---------- Data to process ----------
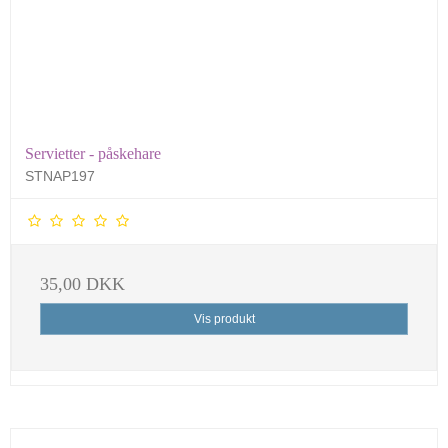
Servietter - påskehare
STNAP197
35,00 DKK
Vis produkt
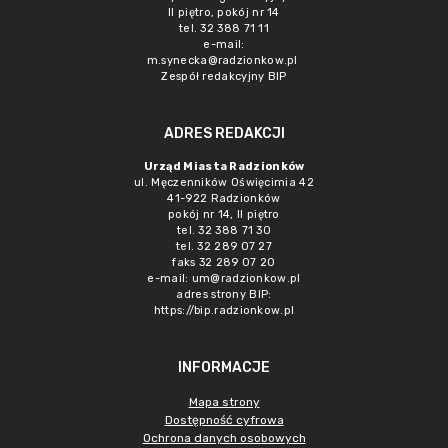
II piętro, pokój nr 14
tel. 32 388 71 11
e-mail:
m.synecka@radzionkow.pl
Zespół redakcyjny BIP
ADRES REDAKCJI
Urząd Miasta Radzionków
ul. Męczenników Oświęcimia 42
41-922 Radzionków
pokój nr 14, II piętro
tel. 32 388 71 30
tel. 32 289 07 27
faks 32 289 07 20
e-mail:
um@radzionkow.pl
adres strony BIP:
https://bip.radzionkow.pl
INFORMACJE
Mapa strony
Dostępność cyfrowa
Ochrona danych osobowych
----------
Return every line of text from the rows above unchanged, omitting the pictures.

#### [Written solution]
Servietter - påskehare
STNAP197
35,00 DKK
Vis produkt
II piętro, pokój nr 14
tel. 32 388 71 11
e-mail:
m.synecka@radzionkow.pl
Zespół redakcyjny BIP
ADRES REDAKCJI
Urząd Miasta Radzionków
ul. Męczenników Oświęcimia 42
41-922 Radzionków
pokój nr 14, II piętro
tel. 32 388 71 30
tel. 32 289 07 27
faks 32 289 07 20
e-mail:
um@radzionkow.pl
adres strony BIP:
https://bip.radzionkow.pl
INFORMACJE
Mapa strony
Dostępność cyfrowa
Ochrona danych osobowych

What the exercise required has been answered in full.